For this month’s csa newsletter I will be talking about meat cuts. As a sustainable farm we do NOT send animals to the butcher every week. We only grow so many and if we become a larger farm and have too many animals we would be losing sight of our goals.; which are to raise animals in a safe, humane manner without the use of growth hormones and antibiotics. We want to keep the farm small enough so we can run it ourselves through our retirement years and not have to hire a number of employees. We need to use/sell the WHOLE animal to stay sustainable. Review the chart below to get an idea of what few high end cuts are in a cow. This explains why these cuts are more expensive. We may not have certain cuts in stock from time to time, since we need to sell the bulk of the meat before we butcher more animals. We send 2 to 4 animals at a time depending on if they are full grown or not. Per cow: 18-20 NY Strips OR 6-8 T-bones 10-12 Fillet Mignon OR 8- 10 Porterhouse
20 Delmonico’s OR 4 Small Prime Ribs
15 Sirloin Steaks
3-4 packs Skirt Steak
2 Flank steak
8-10lbs Short Ribs
Pork is the same way (per animal): 2 Whole tenderloins , 2 Baby back rib racks , 2 St. Louis Rib Racks OR 2 Spare Ribs ,20 Pork Chops, 15-20lbs Bacon
Now, to talk about the “other” not so high end cuts in a cow. There are the chuck, round and the ground beef. Chuck (front end of animal) can be used for roasts, stew meat/kabobs or ground. The rounds (top end of the back end of animal) are used for roasts, London broil and minute steaks. That leaves almost 200lbs of ground beef per cow! With this, other than burger, we make beef chorizo, Italian sausage, hot dogs and NEW this month German summer sausage.
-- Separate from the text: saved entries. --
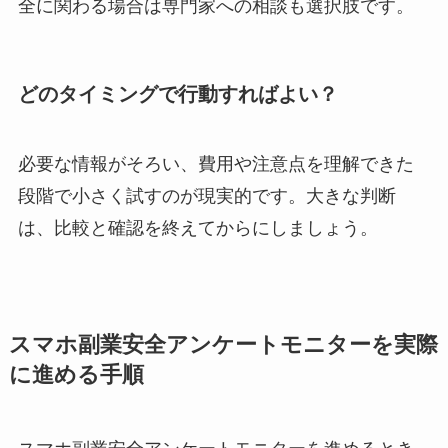
全に関わる場合は専門家への相談も選択肢です。
どのタイミングで行動すればよい？
必要な情報がそろい、費用や注意点を理解できた
段階で小さく試すのが現実的です。大きな判断
は、比較と確認を終えてからにしましょう。
スマホ副業安全アンケートモニターを実際
に進める手順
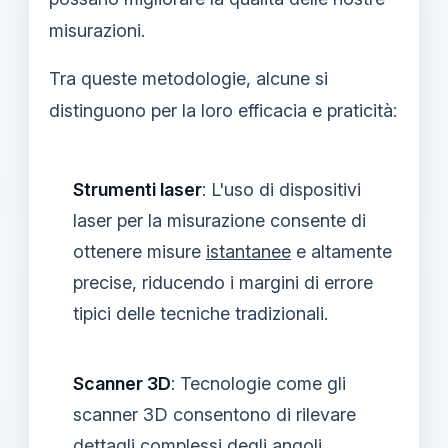
misurazioni.
Tra queste metodologie, alcune si
distinguono per la loro efficacia e praticità:
Strumenti laser
: L'uso di dispositivi
laser per la misurazione consente di
ottenere misure
istantanee
e altamente
precise, riducendo i margini di errore
tipici delle tecniche tradizionali.
Scanner 3D
: Tecnologie come gli
scanner 3D consentono di rilevare
dettagli complessi degli angoli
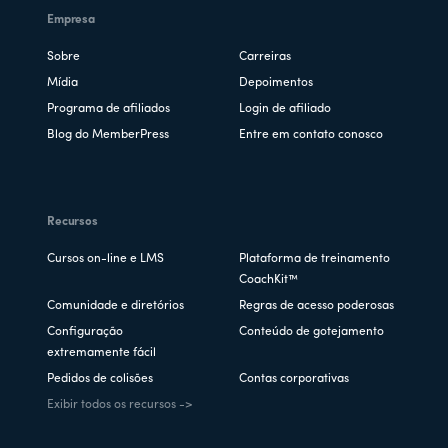
Empresa
Sobre
Carreiras
Mídia
Depoimentos
Programa de afiliados
Login de afiliado
Blog do MemberPress
Entre em contato conosco
Recursos
Cursos on-line e LMS
Plataforma de treinamento
CoachKit™
Comunidade e diretórios
Regras de acesso poderosas
Configuração
Conteúdo de gotejamento
extremamente fácil
Pedidos de colisões
Contas corporativas
Exibir todos os recursos ->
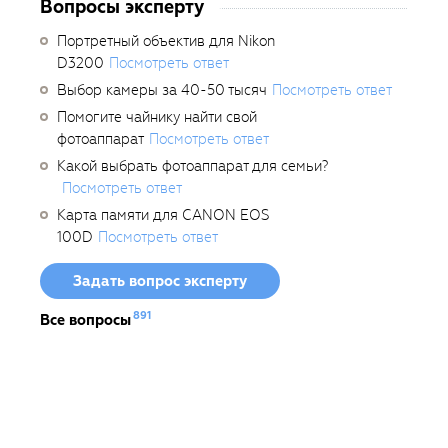
Вопросы эксперту
Портретный объектив для Nikon
D3200
Посмотреть ответ
Выбор камеры за 40-50 тысяч
Посмотреть ответ
Помогите чайнику найти свой
фотоаппарат
Посмотреть ответ
Какой выбрать фотоаппарат для семьи?
Посмотреть ответ
Карта памяти для CANON EOS
100D
Посмотреть ответ
Задать вопрос эксперту
891
Все вопросы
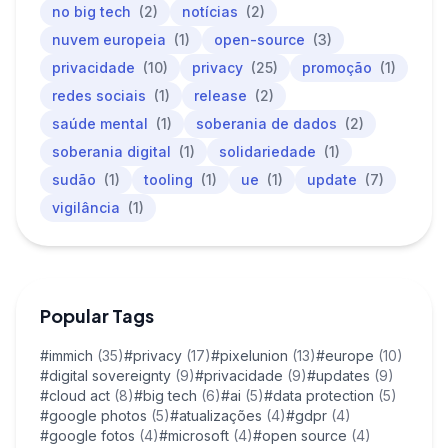
no big tech
(2)
notícias
(2)
nuvem europeia
(1)
open-source
(3)
privacidade
(10)
privacy
(25)
promoção
(1)
redes sociais
(1)
release
(2)
saúde mental
(1)
soberania de dados
(2)
soberania digital
(1)
solidariedade
(1)
sudão
(1)
tooling
(1)
ue
(1)
update
(7)
vigilância
(1)
Popular Tags
#immich
(35)
#privacy
(17)
#pixelunion
(13)
#europe
(10)
#digital sovereignty
(9)
#privacidade
(9)
#updates
(9)
#cloud act
(8)
#big tech
(6)
#ai
(5)
#data protection
(5)
#google photos
(5)
#atualizações
(4)
#gdpr
(4)
#google fotos
(4)
#microsoft
(4)
#open source
(4)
For the pork there is the shoulder, hams (back end) and ground meat. Shoulder can be made into Irish bacon, roasts known as pork butt or pork shoulder or ground up. The hams are made into hams or ground up. Depending on the season or the stock on hand we have 30 to 80lbs per pig to make into Italian sausage, chorizo, andouille, breakfast sausage or ground pork. Near Christmas and Easter we have the “hams” ground for sausage, closer to the holidays we save them for hams.
As long as I am talking about the beef and pork I might as well touch on the chicken. As most of you know, we raise Freedom Ranger chickens for meat. Not the HIGHLY genetically modified Cornish cross. Freedom Rangers take 12 weeks to reach maturity, not 5weeks like the Cornish Cross. They can only be raised outside in New York State from May to (if we are lucky) October; they need warm weather. We want them to have fresh air and grass, not confined in a barn, so this is our time frame for raising them. We raise as many as we can, but we only have so much land and time so there is a limit. We have to transport them to a processor which puts limits on the amount we can do as well. New York State Ag and Markets makes it very hard to do on farm processing so we use a licensed local Amish processor. Birds have to be sold whole, due to Ag and Markets regulations. For 2012 we are raising 1500 freedom Rangers. We are having some MAJOR predator issues this season!!! We have lost over 200 birds due to mink, raccoon and fox. We have a friend trapping, we can only hope we get this under control!!!